◆ Aim of the exercise: Each line that contains the word "تبديل" is to be copied from the records below.

◆ Input data:
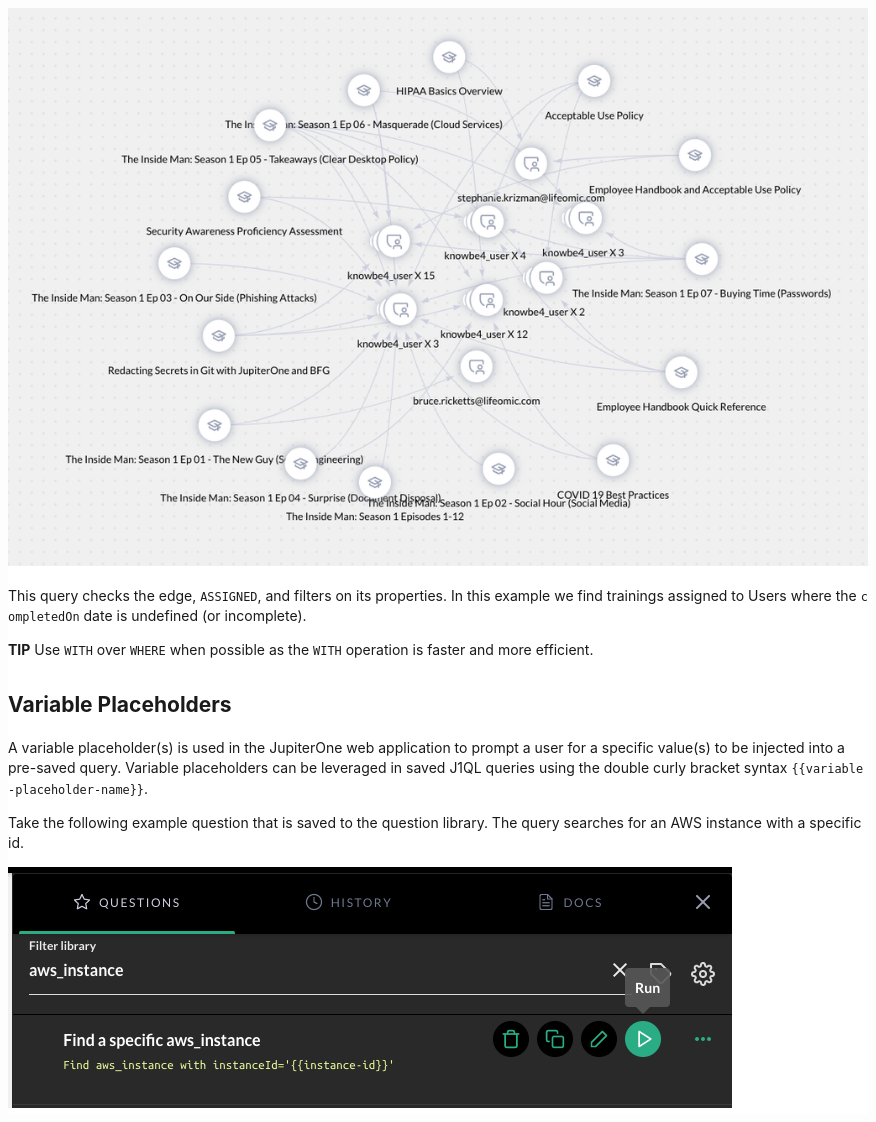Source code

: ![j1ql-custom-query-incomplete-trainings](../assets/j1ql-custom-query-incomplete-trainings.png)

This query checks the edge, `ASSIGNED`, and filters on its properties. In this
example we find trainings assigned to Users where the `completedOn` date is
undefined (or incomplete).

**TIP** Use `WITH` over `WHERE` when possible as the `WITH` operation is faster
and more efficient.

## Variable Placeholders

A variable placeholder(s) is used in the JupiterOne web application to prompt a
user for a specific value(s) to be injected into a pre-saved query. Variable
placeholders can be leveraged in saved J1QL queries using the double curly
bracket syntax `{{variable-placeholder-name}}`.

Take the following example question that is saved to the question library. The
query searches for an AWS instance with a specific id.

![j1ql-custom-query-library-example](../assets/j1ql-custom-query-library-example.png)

==

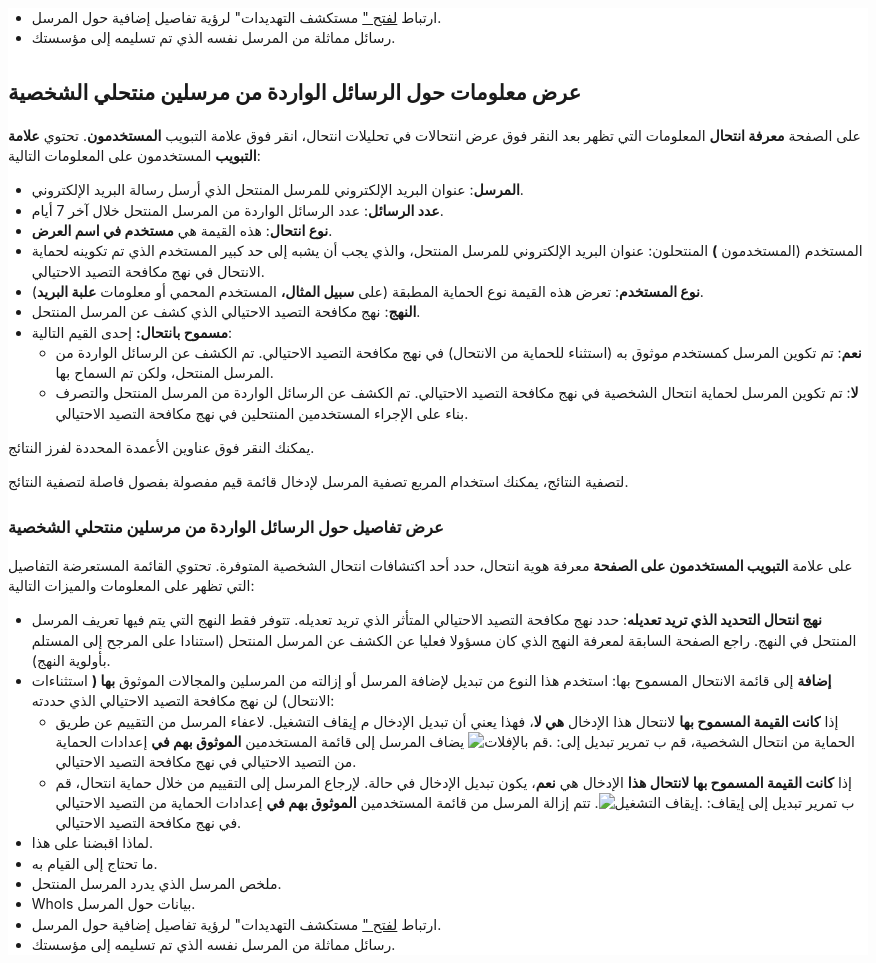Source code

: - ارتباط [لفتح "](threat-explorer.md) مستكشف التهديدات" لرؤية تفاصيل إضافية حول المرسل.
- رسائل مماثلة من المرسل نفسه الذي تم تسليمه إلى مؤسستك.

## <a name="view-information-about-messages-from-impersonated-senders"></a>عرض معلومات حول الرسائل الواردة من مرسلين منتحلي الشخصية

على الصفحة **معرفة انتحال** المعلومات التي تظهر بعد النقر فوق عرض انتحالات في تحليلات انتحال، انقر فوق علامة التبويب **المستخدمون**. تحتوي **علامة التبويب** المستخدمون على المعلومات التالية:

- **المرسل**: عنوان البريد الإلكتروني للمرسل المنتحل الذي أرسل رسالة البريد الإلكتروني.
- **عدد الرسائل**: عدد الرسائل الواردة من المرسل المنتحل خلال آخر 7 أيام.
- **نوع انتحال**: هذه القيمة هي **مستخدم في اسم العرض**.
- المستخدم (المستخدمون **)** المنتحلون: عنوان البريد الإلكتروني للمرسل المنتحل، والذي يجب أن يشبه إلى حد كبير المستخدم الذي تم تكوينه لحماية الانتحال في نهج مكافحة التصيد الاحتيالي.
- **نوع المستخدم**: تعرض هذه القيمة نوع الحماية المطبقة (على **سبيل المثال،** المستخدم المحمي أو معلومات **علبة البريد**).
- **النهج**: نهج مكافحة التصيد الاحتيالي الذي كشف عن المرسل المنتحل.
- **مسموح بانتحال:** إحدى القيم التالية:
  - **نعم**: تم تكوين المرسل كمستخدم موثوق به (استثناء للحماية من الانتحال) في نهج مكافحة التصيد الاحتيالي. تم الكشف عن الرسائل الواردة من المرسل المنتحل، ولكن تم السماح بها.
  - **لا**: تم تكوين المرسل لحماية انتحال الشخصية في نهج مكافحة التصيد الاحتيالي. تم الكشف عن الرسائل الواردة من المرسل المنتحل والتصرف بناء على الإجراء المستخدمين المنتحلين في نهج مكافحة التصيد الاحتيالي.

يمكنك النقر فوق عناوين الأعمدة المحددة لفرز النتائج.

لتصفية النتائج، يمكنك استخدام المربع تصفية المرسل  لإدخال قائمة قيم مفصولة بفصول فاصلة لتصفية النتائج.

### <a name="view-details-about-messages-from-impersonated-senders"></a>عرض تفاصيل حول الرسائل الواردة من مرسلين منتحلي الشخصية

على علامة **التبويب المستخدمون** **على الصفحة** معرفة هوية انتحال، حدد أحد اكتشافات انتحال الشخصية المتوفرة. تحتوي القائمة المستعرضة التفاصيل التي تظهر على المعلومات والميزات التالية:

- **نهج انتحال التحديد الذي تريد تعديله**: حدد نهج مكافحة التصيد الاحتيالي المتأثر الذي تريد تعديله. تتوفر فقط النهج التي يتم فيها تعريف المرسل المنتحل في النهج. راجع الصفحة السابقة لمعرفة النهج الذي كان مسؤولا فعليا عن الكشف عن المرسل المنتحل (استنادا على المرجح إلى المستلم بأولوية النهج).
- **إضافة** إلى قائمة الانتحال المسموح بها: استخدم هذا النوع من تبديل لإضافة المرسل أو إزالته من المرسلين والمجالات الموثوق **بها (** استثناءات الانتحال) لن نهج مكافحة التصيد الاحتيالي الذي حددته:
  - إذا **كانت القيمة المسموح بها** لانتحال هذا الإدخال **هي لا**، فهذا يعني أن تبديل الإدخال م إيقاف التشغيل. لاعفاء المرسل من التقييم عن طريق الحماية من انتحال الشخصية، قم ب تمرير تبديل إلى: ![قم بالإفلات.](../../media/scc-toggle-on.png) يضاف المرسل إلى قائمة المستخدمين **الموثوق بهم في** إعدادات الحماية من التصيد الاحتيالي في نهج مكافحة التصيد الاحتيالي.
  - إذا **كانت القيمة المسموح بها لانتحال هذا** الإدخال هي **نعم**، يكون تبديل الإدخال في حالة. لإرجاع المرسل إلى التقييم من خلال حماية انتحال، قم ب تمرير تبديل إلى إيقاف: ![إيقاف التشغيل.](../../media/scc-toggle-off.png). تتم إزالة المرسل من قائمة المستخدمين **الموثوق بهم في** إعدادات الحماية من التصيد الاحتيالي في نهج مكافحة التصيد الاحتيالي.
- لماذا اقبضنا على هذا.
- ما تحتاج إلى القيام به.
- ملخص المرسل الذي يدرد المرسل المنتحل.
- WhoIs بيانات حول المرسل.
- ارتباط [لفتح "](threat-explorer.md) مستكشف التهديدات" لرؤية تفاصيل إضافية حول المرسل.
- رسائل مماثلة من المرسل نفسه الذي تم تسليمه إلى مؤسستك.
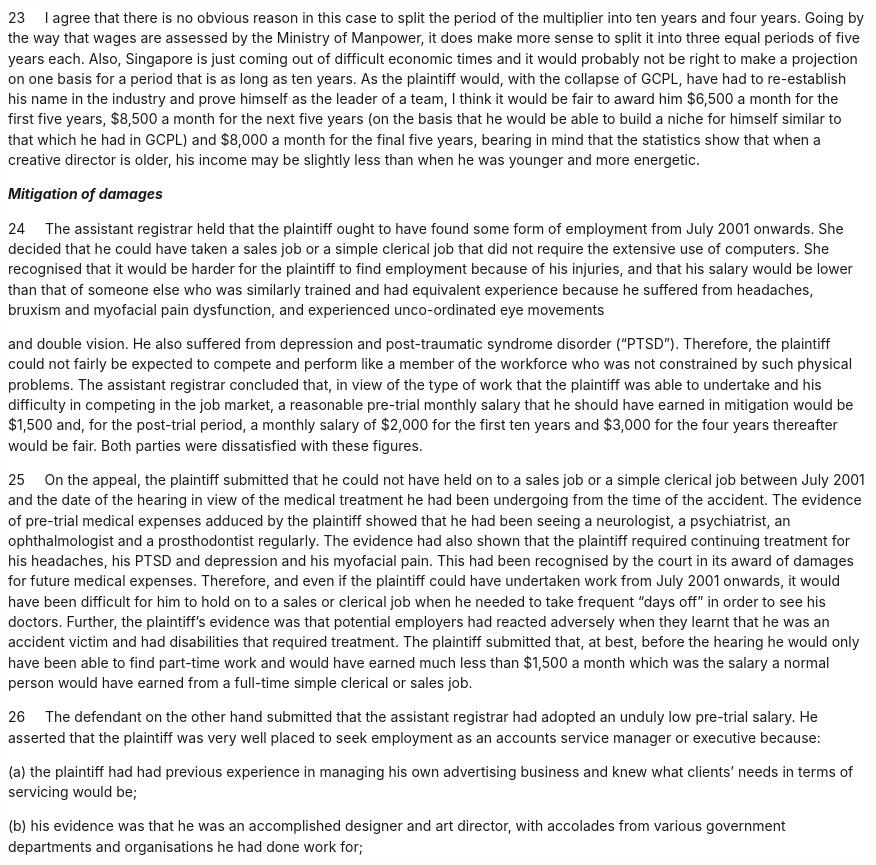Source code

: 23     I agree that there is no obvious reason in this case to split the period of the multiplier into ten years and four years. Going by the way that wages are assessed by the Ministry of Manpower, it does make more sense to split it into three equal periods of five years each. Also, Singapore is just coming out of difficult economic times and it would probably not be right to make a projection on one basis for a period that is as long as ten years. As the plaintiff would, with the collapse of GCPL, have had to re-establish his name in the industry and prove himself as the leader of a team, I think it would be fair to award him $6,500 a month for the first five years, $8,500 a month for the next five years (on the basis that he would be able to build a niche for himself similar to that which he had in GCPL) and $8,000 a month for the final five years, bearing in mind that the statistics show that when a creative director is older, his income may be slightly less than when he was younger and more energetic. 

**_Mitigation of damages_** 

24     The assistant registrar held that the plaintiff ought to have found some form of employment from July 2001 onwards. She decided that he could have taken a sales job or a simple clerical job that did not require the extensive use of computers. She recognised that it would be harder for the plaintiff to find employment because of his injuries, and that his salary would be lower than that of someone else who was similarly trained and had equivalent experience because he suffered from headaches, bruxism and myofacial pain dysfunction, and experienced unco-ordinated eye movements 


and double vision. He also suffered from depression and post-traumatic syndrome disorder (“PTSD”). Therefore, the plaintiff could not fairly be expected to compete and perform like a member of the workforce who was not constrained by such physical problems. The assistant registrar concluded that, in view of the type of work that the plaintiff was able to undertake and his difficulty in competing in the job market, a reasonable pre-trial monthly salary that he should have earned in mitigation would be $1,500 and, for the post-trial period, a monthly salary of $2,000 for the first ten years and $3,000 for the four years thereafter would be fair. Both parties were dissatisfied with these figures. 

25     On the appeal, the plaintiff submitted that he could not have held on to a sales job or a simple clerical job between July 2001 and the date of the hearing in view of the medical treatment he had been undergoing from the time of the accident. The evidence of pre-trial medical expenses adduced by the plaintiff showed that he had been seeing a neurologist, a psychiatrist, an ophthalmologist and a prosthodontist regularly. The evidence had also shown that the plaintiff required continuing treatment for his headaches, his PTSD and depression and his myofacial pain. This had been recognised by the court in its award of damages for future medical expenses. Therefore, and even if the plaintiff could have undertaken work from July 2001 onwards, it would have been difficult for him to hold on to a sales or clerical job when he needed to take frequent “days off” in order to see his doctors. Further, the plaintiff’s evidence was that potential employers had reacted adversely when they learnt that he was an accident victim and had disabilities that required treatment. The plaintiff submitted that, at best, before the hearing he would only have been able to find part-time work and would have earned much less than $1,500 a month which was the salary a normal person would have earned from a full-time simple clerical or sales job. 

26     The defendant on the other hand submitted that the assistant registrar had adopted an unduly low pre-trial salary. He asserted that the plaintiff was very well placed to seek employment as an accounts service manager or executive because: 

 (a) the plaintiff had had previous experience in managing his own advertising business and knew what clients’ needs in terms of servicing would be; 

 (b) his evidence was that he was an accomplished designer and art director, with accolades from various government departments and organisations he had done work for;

◆ Result of this task:
- **إضافة** إلى قائمة الانتحال المسموح بها: استخدم هذا النوع من تبديل لإضافة المرسل أو إزالته من المرسلين والمجالات الموثوق **بها (** استثناءات الانتحال) لن نهج مكافحة التصيد الاحتيالي الذي حددته:
  - إذا **كانت القيمة المسموح بها** لانتحال هذا الإدخال **هي لا**، فهذا يعني أن تبديل الإدخال م إيقاف التشغيل. لاعفاء المرسل من التقييم عن طريق الحماية من انتحال الشخصية، قم ب تمرير تبديل إلى: ![قم بالإفلات.](../../media/scc-toggle-on.png) يضاف المرسل إلى قائمة المستخدمين **الموثوق بهم في** إعدادات الحماية من التصيد الاحتيالي في نهج مكافحة التصيد الاحتيالي.
  - إذا **كانت القيمة المسموح بها لانتحال هذا** الإدخال هي **نعم**، يكون تبديل الإدخال في حالة. لإرجاع المرسل إلى التقييم من خلال حماية انتحال، قم ب تمرير تبديل إلى إيقاف: ![إيقاف التشغيل.](../../media/scc-toggle-off.png). تتم إزالة المرسل من قائمة المستخدمين **الموثوق بهم في** إعدادات الحماية من التصيد الاحتيالي في نهج مكافحة التصيد الاحتيالي.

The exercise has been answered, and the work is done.